I watched this movie on Sunday evening. It is the third version that has been made, after Maurice Gee’s original book for children; and a kidult television series made in the 1980s. It would probably be branded in the Young Adult genre if it was released now. All three versions differ. I haven’t reconsidered the earlier versions and rely on my memory of them. Memory is always subjective. Things always look better to me in hindsight.

The underlying premise of Under the Mountain (no pun intended) is that the volcanoes of Auckland are menacing and there could be something sinister underneath them.
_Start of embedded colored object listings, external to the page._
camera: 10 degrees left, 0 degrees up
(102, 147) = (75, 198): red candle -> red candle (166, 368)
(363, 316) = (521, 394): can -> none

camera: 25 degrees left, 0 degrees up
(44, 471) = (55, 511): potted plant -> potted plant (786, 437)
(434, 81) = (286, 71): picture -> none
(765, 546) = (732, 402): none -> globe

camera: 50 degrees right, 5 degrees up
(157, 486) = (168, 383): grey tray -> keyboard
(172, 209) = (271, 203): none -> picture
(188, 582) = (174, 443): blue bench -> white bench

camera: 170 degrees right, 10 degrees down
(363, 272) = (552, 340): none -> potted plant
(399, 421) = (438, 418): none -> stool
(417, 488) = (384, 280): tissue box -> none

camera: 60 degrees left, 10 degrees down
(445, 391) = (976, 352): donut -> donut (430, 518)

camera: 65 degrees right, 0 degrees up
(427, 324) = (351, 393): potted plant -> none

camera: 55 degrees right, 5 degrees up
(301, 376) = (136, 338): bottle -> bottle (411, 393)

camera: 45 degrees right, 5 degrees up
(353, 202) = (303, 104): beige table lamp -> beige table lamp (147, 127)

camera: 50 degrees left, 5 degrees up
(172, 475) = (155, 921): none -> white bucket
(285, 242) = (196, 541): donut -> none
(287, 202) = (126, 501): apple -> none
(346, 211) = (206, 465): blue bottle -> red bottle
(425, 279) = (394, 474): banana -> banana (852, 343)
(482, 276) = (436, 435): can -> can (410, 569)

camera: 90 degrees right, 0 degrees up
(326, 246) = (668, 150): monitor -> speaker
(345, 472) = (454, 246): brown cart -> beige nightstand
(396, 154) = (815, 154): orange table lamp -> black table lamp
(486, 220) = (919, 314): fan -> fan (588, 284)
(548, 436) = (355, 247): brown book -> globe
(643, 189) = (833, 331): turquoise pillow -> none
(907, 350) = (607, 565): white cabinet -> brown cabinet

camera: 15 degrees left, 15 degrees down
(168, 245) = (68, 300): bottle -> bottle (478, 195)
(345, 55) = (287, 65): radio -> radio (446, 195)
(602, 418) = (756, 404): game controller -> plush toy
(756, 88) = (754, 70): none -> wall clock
The protagonists in the story, the challengers of the unknown, are two red-headed twins: Rachel and Theo. They are older in the movie version, further into their teen-aged years than in earlier versions. When they arrive in Auckland after the death of their mother in the country we learn there has been a series of minor earthquakes in Auckland. This puts the recent earthquakes in Christchurch in a disturbing light!

Theo and Rachel are recruited by the mysterious Mr Jones, a being of light or fire from another world, to end his age-long struggle with the alien monsters called the Wilberforces. In all versions the Wilberforces live in a old house by the lake in Auckland city. They always look disturbing. The original story has Mr and Mrs Wilberforce. In later versions they are always male.

While they are said to be from other worlds stranded on earth, Jones could easily be described as last of an order of fire-mages in a war with primordial chthonic monsters. Mr Jones is a darker figure than earlier versions, willing to sacrifice his soldiers to return to the struggle at a later stage. He is at the end of his strength and must take risks.

Theo and Rachel are recruited by Jones because they have a telepathic affinity with each other which means they can use the fire-stones, the weapons that will destroy the Wilberforces’ caged monsters under the volcanic calderas of Auckland. The relationship between the twins differs every time. In this version Theo is more confident, which could be his undoing. Rachel is less confident with her fire-stone. In the previous versions it is Rachel who believes in the twins’ affinity and is more powerful in her use of the fire-stone. I am cautious when any fantastic fiction uses the command Have Faith, You Must Believe.

In earlier versions Theo’s contact with the fire-stone is weaker. In the original story he has to hold it against the ground to sustain his link with it; and in the television version he drops it breaking his contact with it a crucial moment, making it the weaker link in defeating the Wilberforces. Instead of creating an arc across Auckland both stones are cast into Rangitoto (Mount Bloody Sky). The words of the initiation sequence is lost in this version, which I remember as People of the Mud, I bring you the gift of death.

The Wilberforces and their monsters, the giant worms here called Gargantua, are destroyed before the monsters are freed and unleashed on humanity. The agency of evil in this story remains potential only, not realised. What could have happened if the People of the Mud who Conquer and Kill had been released in their power. Perhaps this is another story.